The wait time? Twelve to 15 months. The cruel reality? I have a short time to live.
Finally, I made a desperate call to the Managing Director of Community Home Australia & PT CHA International Resorts, Dr Rodney Jilek, someone known for putting residents and patients before paperwork.
This changed everything.
Within 24 hours, a telehealth consultation had been arranged with a regional palliative care specialist GP and started processing the necessary paperwork. Things finally started moving.
Having witnessed the palliative care failures first-hand, I must ask:
Why is privacy treated as an afterthought?
Why are terminally ill patients sent home without proper care plans?
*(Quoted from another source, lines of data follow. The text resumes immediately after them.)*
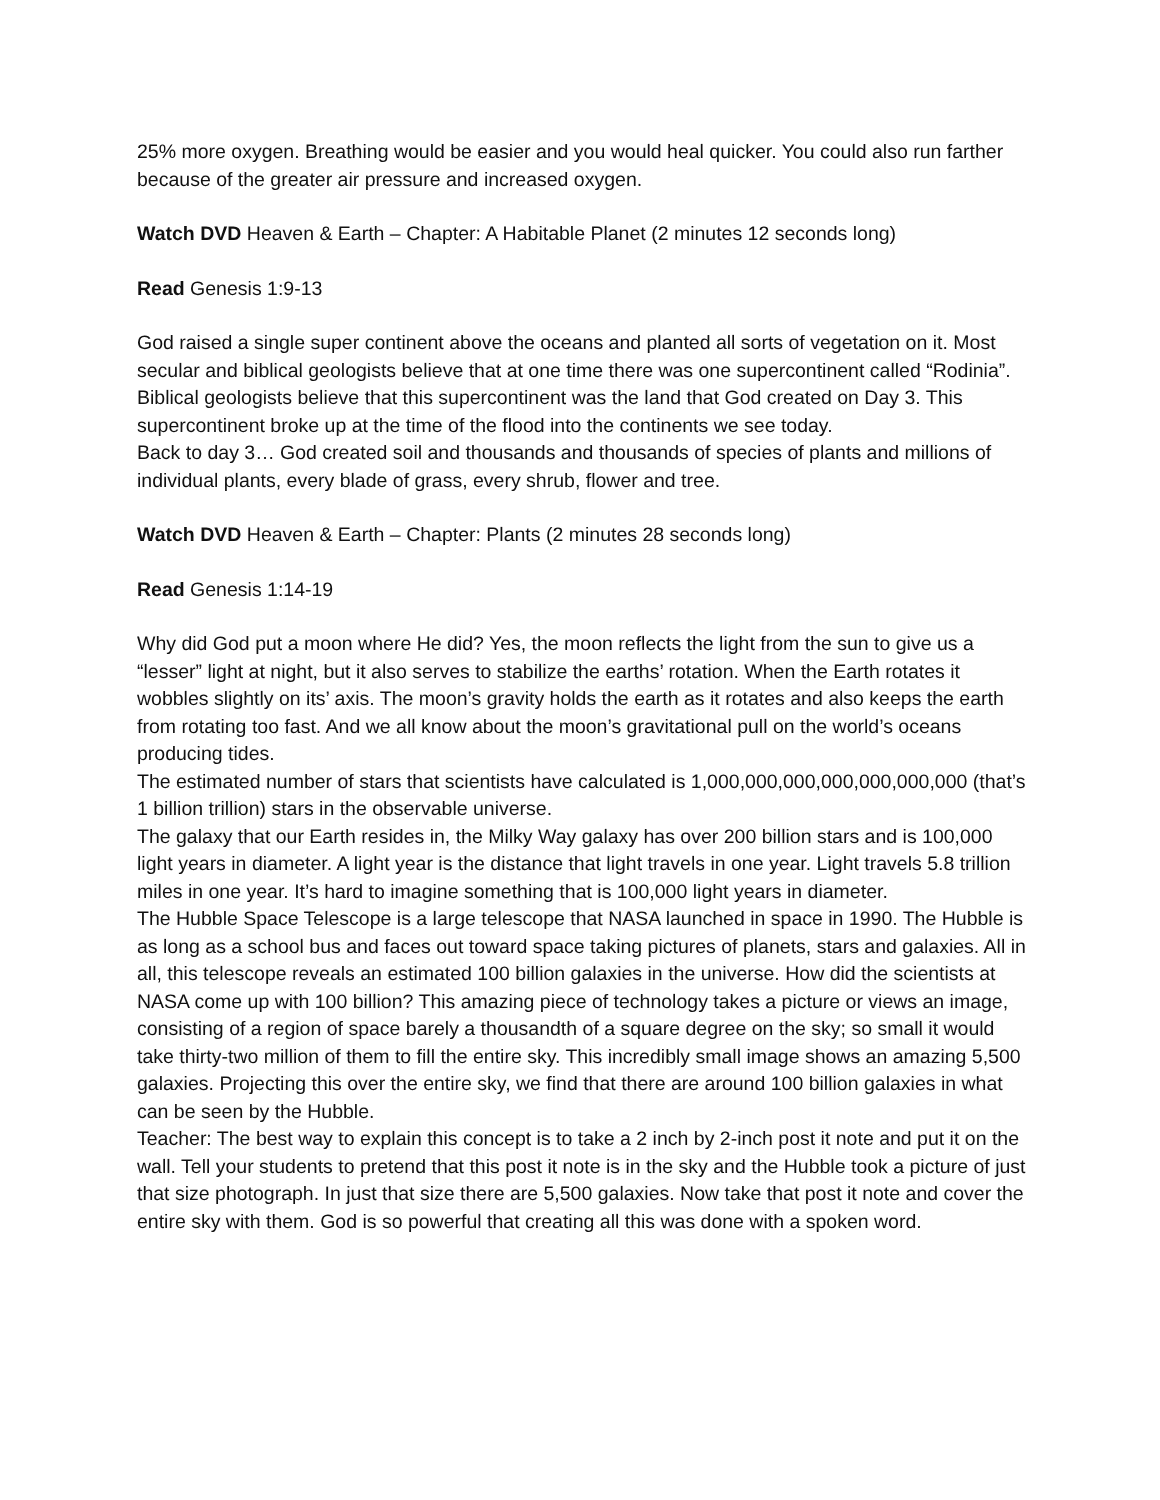25% more oxygen. Breathing would be easier and you would heal quicker. You could also run farther because of the greater air pressure and increased oxygen.
Watch DVD Heaven & Earth – Chapter: A Habitable Planet (2 minutes 12 seconds long)
Read Genesis 1:9-13
God raised a single super continent above the oceans and planted all sorts of vegetation on it. Most secular and biblical geologists believe that at one time there was one supercontinent called “Rodinia”. Biblical geologists believe that this supercontinent was the land that God created on Day 3. This supercontinent broke up at the time of the flood into the continents we see today.
Back to day 3… God created soil and thousands and thousands of species of plants and millions of individual plants, every blade of grass, every shrub, flower and tree.
Watch DVD Heaven & Earth – Chapter: Plants (2 minutes 28 seconds long)
Read Genesis 1:14-19
Why did God put a moon where He did? Yes, the moon reflects the light from the sun to give us a “lesser” light at night, but it also serves to stabilize the earths’ rotation. When the Earth rotates it wobbles slightly on its’ axis. The moon’s gravity holds the earth as it rotates and also keeps the earth from rotating too fast. And we all know about the moon’s gravitational pull on the world’s oceans producing tides.
The estimated number of stars that scientists have calculated is 1,000,000,000,000,000,000,000 (that’s 1 billion trillion) stars in the observable universe.
The galaxy that our Earth resides in, the Milky Way galaxy has over 200 billion stars and is 100,000 light years in diameter. A light year is the distance that light travels in one year. Light travels 5.8 trillion miles in one year. It’s hard to imagine something that is 100,000 light years in diameter.
The Hubble Space Telescope is a large telescope that NASA launched in space in 1990. The Hubble is as long as a school bus and faces out toward space taking pictures of planets, stars and galaxies. All in all, this telescope reveals an estimated 100 billion galaxies in the universe. How did the scientists at NASA come up with 100 billion? This amazing piece of technology takes a picture or views an image, consisting of a region of space barely a thousandth of a square degree on the sky; so small it would take thirty-two million of them to fill the entire sky. This incredibly small image shows an amazing 5,500 galaxies. Projecting this over the entire sky, we find that there are around 100 billion galaxies in what can be seen by the Hubble.
Teacher: The best way to explain this concept is to take a 2 inch by 2-inch post it note and put it on the wall. Tell your students to pretend that this post it note is in the sky and the Hubble took a picture of just that size photograph. In just that size there are 5,500 galaxies. Now take that post it note and cover the entire sky with them. God is so powerful that creating all this was done with a spoken word.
Why aren’t hospitals and social workers ensuring support systems are in place?
Why can’t palliative care organisations provide immediate help?
Why force dying patients to navigate complex bureaucracy when time is precious?
If we truly value dignity in healthcare we must demand better access and proper support for people’s final days, regardless of where they live or their ability to navigate complex systems.
The harsh reality is that this story isn’t breaking news.
Across Australia, our aged care, disability and palliative care sectors are crumbling under the weight of systemic failures.
Our ongoing research September-November 2024, which includes interviews with nearly 90 industry leaders, paints a disturbing picture.
The same issues keep cropping up: Endless paperwork, poor discharge planning, not enough workers and a system that seems designed to create obstacles rather than provide care.
THE DEVASTATING CONSEQUENCES
These aren’t just statistics or policy issues – they’re stories of real Australians like me, suffering every day.
We are the vulnerable people being pushed into a broken system.
If the goal is to reduce hospital bed blocking, it’s failing spectacularly.
The consequences are devastating – some turn to Voluntary Assisted Dying, while others, feeling hopeless, take their own lives.
Even those who manage to access aged care face serious problems.
Severe staff shortages mean people like me often don’t get the attention and care we need.
Government cuts have slashed palliative and aged care services forcing people to rely on limited telehealth options or leave their communities entirely to get essential care.
These are all symptoms of the same failing system.
The time for change will come too late for me.
But the system needs to be fixed today for the patients of tomorrow.